More Kenyans are jumping onto the co-operative bandwagon as their preferred choice of financial institutions to save, invest and grow in. Numerous viable reasons have led to this shift such as ease of accessing loans, dividends, lower interest rates and flexible payment terms. According to the OCDC report, the two most valued benefits for co-operative members are financial in nature, with survey results further confirming that “economic advantages” and “access to credit and loans” are the primary motivations for Kenyans to join the movement. Since the onset of the pandemic, co-operatives across the board restructured and revamped some of their loan products introducing new ones to better cater to the needs of their members who had been adversely affected by the pandemic. Additionally, in line with the 7th co-operative principle on ‘concern for the community’ co-operatives came together and formed the Co-operatives Coronavirus Response Committee, which offered relief to over 500,000 vulnerable households. Such strategies won the loyalty of many Kenyans who were already members, simultaneously attracting non-members to join the movement.

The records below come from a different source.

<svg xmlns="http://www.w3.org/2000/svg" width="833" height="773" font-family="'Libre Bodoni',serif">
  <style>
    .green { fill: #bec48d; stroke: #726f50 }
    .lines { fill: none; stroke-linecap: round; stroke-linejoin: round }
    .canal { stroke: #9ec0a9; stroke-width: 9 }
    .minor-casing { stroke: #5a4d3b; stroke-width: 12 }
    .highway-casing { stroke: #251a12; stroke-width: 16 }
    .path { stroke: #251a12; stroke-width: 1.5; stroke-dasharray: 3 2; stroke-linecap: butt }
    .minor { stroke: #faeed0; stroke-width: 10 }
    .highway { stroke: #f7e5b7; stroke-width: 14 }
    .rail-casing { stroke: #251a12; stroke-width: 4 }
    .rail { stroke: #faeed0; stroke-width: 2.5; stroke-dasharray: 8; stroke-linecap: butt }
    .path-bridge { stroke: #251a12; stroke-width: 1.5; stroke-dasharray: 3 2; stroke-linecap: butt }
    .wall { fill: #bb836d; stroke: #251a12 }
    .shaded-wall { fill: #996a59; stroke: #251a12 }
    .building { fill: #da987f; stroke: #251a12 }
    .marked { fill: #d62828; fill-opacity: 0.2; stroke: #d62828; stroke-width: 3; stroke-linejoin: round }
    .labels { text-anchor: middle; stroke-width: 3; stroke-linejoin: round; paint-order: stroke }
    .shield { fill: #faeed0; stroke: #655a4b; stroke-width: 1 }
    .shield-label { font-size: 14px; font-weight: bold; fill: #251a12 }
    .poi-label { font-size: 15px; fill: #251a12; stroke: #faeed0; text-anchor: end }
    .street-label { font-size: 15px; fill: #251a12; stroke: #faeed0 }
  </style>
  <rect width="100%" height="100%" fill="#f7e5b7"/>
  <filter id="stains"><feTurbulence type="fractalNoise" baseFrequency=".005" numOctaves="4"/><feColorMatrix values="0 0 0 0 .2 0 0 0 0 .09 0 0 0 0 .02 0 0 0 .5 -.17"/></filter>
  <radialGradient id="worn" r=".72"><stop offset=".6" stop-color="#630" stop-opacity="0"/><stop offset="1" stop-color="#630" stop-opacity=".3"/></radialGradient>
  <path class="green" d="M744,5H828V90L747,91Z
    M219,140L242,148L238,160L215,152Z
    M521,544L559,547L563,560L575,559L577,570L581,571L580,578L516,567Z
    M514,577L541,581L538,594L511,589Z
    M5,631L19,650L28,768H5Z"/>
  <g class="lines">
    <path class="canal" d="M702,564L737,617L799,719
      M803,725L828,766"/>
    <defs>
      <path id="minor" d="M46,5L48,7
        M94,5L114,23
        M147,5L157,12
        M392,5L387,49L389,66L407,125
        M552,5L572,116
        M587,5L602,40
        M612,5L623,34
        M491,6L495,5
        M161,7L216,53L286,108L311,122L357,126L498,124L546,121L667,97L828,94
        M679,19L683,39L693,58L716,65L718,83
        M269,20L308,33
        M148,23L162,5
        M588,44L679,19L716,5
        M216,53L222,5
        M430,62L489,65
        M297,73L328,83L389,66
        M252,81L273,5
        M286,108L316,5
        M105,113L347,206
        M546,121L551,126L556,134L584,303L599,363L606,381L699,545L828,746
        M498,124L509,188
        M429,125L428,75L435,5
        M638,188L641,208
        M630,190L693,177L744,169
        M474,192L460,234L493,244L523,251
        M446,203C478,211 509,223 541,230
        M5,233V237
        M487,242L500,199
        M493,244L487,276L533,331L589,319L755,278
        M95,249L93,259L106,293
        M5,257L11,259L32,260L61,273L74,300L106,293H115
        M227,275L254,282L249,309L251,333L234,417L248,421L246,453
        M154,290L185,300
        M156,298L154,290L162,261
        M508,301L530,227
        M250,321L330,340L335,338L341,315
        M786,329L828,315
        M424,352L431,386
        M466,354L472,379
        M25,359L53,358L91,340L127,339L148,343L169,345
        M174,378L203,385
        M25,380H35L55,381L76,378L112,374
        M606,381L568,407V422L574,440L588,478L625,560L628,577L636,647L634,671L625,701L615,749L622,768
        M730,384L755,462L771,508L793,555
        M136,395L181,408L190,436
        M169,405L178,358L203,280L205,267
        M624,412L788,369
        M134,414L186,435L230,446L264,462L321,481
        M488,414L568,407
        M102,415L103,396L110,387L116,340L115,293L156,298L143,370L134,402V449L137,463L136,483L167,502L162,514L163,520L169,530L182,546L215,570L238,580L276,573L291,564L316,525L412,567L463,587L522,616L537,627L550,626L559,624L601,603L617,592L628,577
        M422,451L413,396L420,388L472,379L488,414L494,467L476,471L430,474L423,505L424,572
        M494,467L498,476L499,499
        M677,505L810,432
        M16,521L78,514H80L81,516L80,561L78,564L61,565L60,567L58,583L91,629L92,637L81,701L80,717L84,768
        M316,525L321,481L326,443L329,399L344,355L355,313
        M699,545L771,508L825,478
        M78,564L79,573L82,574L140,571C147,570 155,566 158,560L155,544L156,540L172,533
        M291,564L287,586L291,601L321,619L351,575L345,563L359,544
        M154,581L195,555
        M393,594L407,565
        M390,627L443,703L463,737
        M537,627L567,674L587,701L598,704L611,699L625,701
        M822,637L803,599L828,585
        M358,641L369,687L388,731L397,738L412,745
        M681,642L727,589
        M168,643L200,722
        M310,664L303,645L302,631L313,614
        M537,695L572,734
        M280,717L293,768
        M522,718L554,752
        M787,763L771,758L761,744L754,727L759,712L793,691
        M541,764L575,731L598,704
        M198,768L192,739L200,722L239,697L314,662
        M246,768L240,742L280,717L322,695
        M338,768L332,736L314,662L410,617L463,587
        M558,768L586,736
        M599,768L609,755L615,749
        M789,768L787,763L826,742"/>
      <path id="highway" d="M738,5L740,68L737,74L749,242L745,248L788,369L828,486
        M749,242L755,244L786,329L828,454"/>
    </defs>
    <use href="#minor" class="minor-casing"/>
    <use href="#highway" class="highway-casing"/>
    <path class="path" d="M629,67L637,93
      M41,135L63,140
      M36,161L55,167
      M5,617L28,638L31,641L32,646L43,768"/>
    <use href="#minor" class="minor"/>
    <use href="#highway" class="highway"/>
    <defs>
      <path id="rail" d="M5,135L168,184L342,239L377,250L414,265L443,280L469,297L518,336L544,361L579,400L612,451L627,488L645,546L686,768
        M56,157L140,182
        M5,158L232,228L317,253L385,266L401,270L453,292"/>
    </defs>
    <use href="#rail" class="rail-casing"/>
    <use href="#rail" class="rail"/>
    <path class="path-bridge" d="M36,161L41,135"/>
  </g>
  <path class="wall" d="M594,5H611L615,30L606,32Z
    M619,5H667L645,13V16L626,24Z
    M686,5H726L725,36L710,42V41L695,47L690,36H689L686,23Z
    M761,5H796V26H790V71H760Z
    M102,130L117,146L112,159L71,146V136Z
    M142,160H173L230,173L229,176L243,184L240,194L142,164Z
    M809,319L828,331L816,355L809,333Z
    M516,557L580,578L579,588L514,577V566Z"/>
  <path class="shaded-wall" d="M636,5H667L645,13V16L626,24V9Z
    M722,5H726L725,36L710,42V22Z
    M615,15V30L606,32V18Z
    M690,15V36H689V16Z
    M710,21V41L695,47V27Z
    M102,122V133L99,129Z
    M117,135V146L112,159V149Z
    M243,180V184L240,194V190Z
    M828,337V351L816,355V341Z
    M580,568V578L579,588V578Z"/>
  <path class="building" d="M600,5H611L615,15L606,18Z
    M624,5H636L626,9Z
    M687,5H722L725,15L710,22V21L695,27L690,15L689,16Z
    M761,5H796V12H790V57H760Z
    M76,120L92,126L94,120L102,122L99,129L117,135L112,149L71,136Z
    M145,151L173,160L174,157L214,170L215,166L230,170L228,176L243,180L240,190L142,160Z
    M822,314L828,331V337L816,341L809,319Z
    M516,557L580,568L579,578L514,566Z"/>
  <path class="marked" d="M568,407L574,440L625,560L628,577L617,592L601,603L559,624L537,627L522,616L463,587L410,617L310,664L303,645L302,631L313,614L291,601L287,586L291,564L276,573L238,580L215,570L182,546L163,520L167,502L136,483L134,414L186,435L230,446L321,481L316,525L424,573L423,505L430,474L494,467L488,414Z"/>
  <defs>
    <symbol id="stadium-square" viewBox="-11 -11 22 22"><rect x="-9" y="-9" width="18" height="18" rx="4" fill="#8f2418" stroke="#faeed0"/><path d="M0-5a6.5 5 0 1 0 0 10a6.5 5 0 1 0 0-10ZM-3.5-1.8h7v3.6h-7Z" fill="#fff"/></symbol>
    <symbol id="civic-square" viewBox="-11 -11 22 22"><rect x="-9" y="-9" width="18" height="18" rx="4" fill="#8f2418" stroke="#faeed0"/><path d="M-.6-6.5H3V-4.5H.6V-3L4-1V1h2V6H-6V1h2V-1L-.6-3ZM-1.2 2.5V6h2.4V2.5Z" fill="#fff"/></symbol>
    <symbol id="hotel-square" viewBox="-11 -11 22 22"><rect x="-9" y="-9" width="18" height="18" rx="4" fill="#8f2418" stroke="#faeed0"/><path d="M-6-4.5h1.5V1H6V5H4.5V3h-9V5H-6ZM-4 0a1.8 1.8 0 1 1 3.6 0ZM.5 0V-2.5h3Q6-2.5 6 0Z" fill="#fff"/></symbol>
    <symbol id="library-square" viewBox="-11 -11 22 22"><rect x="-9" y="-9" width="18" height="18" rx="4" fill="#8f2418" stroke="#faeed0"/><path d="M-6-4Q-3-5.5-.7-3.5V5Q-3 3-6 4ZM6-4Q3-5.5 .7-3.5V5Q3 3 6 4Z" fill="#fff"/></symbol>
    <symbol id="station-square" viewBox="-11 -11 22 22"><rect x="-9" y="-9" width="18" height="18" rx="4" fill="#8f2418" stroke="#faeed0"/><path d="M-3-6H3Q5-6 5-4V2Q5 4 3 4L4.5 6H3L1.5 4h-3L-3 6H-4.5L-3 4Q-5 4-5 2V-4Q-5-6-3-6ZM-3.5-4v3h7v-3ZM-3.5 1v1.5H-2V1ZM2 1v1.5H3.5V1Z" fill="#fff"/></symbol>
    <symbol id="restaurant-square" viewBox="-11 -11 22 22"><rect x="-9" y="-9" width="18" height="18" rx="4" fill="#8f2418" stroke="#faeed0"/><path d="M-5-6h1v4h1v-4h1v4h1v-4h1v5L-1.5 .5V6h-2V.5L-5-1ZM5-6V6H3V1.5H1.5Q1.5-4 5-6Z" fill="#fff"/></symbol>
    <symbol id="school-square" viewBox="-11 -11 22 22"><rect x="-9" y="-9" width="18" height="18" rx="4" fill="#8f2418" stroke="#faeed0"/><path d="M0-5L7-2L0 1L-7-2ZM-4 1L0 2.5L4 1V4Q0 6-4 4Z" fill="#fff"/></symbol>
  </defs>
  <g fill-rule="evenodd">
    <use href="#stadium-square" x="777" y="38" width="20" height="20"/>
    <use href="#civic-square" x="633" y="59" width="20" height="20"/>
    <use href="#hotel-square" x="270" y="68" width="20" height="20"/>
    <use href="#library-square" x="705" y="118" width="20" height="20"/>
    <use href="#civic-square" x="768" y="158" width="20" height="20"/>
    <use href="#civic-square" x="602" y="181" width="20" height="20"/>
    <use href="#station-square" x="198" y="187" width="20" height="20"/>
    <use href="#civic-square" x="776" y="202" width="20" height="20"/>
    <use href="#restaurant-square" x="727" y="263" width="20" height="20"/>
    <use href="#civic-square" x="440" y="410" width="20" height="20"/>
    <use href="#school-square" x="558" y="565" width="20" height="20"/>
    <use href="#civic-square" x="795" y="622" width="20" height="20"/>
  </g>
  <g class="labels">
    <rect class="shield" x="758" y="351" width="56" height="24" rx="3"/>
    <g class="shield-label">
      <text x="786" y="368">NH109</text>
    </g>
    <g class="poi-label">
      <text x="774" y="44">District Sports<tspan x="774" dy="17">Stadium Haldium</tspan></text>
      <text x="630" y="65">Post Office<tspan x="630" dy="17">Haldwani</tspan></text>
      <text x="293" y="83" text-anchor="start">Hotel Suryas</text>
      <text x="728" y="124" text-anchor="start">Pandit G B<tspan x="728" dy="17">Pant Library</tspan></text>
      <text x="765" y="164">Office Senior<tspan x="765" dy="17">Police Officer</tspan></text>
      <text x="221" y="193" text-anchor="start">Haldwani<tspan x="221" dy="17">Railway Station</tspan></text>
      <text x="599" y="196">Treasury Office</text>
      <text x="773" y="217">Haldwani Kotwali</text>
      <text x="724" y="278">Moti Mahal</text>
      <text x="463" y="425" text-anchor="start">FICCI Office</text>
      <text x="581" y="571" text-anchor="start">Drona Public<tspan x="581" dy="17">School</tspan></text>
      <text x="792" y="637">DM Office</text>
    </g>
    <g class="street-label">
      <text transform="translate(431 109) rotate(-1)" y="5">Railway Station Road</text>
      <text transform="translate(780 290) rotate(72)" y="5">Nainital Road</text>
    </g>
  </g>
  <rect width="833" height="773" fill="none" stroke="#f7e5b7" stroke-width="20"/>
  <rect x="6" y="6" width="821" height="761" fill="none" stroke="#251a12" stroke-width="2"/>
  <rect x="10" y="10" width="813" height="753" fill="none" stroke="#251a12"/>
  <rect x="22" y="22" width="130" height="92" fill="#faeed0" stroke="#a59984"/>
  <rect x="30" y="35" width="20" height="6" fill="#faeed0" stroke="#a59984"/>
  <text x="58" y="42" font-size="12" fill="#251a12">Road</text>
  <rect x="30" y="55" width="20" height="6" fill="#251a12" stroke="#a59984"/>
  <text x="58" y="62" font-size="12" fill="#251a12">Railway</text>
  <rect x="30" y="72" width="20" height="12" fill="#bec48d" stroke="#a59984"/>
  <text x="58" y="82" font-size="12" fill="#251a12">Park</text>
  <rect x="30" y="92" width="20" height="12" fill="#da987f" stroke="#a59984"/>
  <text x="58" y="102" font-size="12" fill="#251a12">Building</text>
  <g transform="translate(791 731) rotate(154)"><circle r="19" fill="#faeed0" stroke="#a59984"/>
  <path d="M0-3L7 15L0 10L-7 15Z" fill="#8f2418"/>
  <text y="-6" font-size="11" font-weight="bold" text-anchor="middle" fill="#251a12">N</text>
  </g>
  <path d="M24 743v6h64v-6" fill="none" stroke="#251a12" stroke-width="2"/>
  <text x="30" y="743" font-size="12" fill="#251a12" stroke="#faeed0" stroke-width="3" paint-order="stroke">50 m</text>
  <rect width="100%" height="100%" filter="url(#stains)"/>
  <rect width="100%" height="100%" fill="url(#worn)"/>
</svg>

The burgeoning of the co-operative movement has necessitated the formulation of solutions, to deal with the major issues that have been crippling the sector. However, the major challenge that co-operatives are facing is the non-remittance of employee statutory dues, which was vehemently discussed at the 6th annual Sacco leaders convention held in February. This has destabilized the financial base of Saccos, greatly contributing to the liquidity crisis which was exacerbated by the Covid-19 pandemic. Close to Kshs4 billion is owed to Saccos by the government, state agencies, universities, county governments and parastatals who are among the top defaulters of employee deductions. The outstanding amount in Sacco remittances recovered in the financial year 2020/2021 was Kshs900 million. Another challenge is the appalling gender disparity in Sacco governance, as revealed in latest Supervision report by SASRA. Co-operative governance is largely dominated by men who take up 96.4% of the chairpersons post, which translates to 165 positions out of the 171 deposit-taking Saccos, with only a paltry six (4%) being women. Men take up all coveted key positions at the helm of Sacco governance including the vice chairpersons, treasurer and secretary posts. Notwithstanding, the Kenyan Chapter of the Global Women Leadership Network set by the World Council of Credit Unions is on a mission to change this narrative. The Network seeks to empower women in Kenya to seize leadership positions in the co-operative movement. It serves to narrow the inequality gaps for women, growing the pipeline of leaders in co-operatives, with a firm belief that co-operatives can only realize their full potential and maintain their competitive advantage by bringing the distinctive vision that women leaders offer to transformative outcomes. Co-operatives have also become susceptible to cyber-attacks which have come with the digital shift in operations. In response, co-operatives are heavily investing in cybersecurity armour to guarantee the safety of members’ data and funds.

Inarguably, the co-operative ecosystem should be nurtured and supported to maximize on all potential benefits. According to a recent report by the World Bank, Kenya’s economy is estimated to have contracted by 0.3% in 2020, due to the Covid-19 pandemic. In light of this, the OCDC report indicated that co-operatives in Kenya provide an excellent baseline for economic recovery from the pandemic, as they are well poised to play the role. With concrete structures in place, together with their networks which are deeply integrated into the Society, co-operatives were found to be instrumental in ensuring that recovery is broad-based and inclusive.